PS. Longer-than-usual wait on Chapter 5. I’m not procrastinating, I’ve answered most of the questions already. Some of them, however, were exercises spread out to the next two weeks, and I can’t really write down the results until I have them. 

So I switched jobs again

This is not a lolcat.Like I wrote in a previous post, I’ve now began my first week as a developer working for Sininen Meteoriitti. Today was day two. Time to put down a few impressions.

First, the most important thought that bubbled up in my sleep-deprived consciousness today (while watching The Big Lebowski and recovering from a rather heavy pizza – there goes the diet!) was that I’m now part of a larger community of developers that give a crap. Obviously not a very well integrated part, this being day two and all, but a part nonetheless. This has some rather profound implications, chief among them that I no longer have an excuse to not get shit done.

In previous positions, I’ve had ideas on how to build up the collective competence of my team, to do geeky, fun stuff while learning in the process.

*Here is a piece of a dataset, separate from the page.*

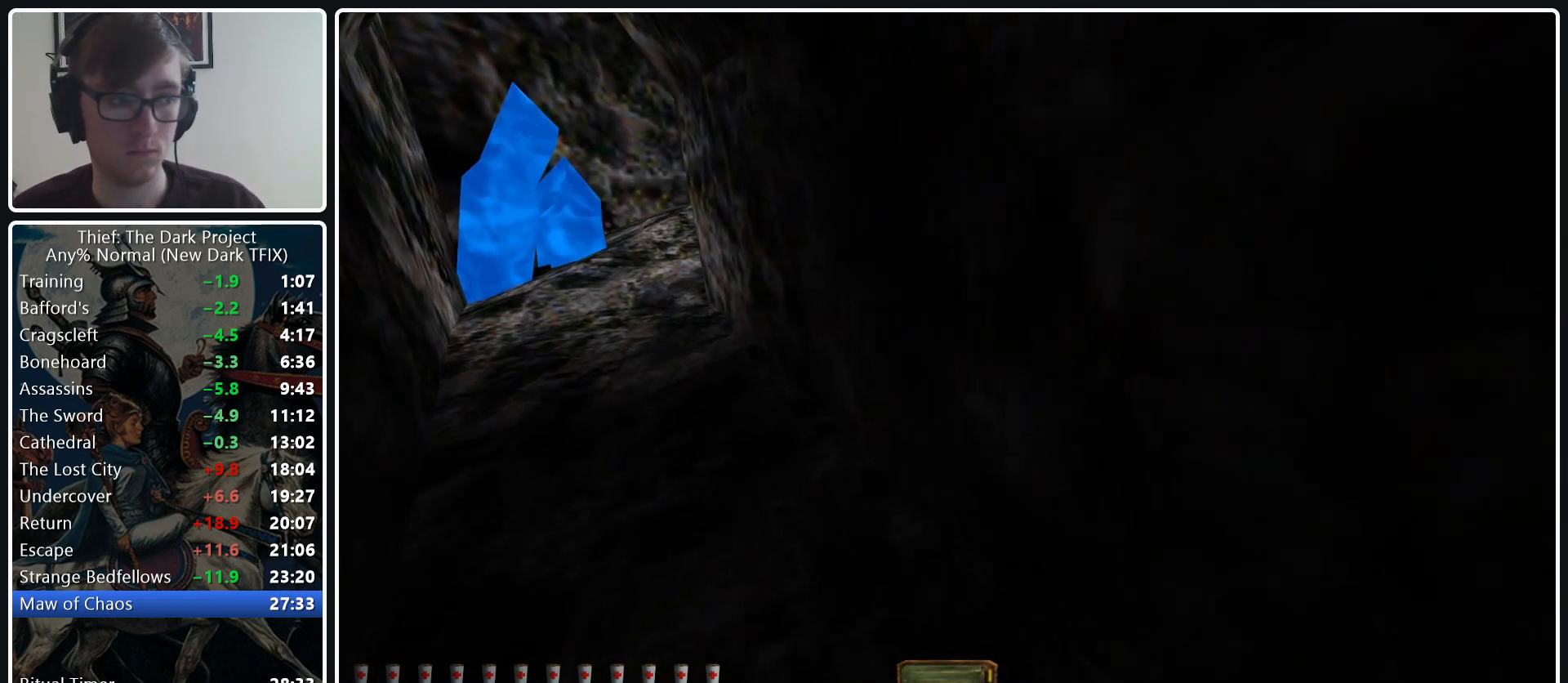
{"keys": ["a", "w"], "mouse": [], "events": [[150, "mouse_wheel_down", "down"], [283, "mouse_wheel_down", "up"]]}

So far, my follow-through rate has been abysmal, and I’ve always had at least one obstacle that I could point to and say “see, that’s why I can’t make this work.” Possibly I’ve even been right a couple of times. This time, though, I’m told from the get-go that if I’ve got ideas, I’ve got support too. It’s all up to me.

Today I got several interesting nudges from Jouni, wicked bastard that he is. 🙂 One of them resulted in an idea: learn F# and hold a brown-bag lunch presentation where I introduce it to others. I’m not committing to a date, but it would combine two goals of mine: practicing the art of presentation and learning a new language. So yeah, I think I’ll put that on my to-do list. Starting with the “learn” part.

I also got my first assignments, and in the process realized how poorly I really know ASP.NET, especially the Visual Studio tooling. The stuff I do know was probably current sometime back in 2004. Crap. Far from being a technical leader – if this is the yardstick, I’m a crappy follower.

Speaking of leadership: I don’t think I mentioned why I’m blogging my answers to questions presented in a book. I suck at sticking to doing something, be it physical exercise, a diet or answering difficult personal questions in the name of learning. The point of these posts is to force me to think about each question, and write the answer down. I hope the content is interesting enough to warrant the search engine hits I seem to be getting…

In Chapter 4 I set myself a goal of practicing my guitar playing for 15 minutes every day. It’s a sad testimony of my piss-poor commitment that I managed to miss two days from the last seven. I also recalibrated my expectations: instead of trying to play and sing at the same time, I’m concentrating on playing riffs right, with a metronome. It seems to be working, too. Who knew? 😛 I’m combining daily practice with what I got from reading The Talent Code: I’m trying to split the problems into chunks, then practice the chunks in a way that allows me to fail in a controlled way, and then hone that failure away. Once that’s done, I can do the same thing with the chunks, and so on. (I’m paraphrasing heavily here.)

On the study front, I failed again to sign up for the study techniques course. This time I remembered it, and even had a reminder to sign up. Unfortunately, while my other spring courses opened up for registration yesterday, registration for that one ended last Friday. They’re doing this on purpose, I frigging know it. I did manage to sign up for two grueling math courses that should keep me occupied for the spring. In fact, when I plotted them on my weekly calendar, the idea that I might have tackled more seems absurd. I also decided to not re-take the exam for Theory of Computation. I’m not going to learn anything significant in the exam, and improving the grade would only serve my ego.

Also, finally got me an iPhone, which explains the gratuitous cat photo. This concludes my status update. I promise I’ll follow up with Chapter 5 soon.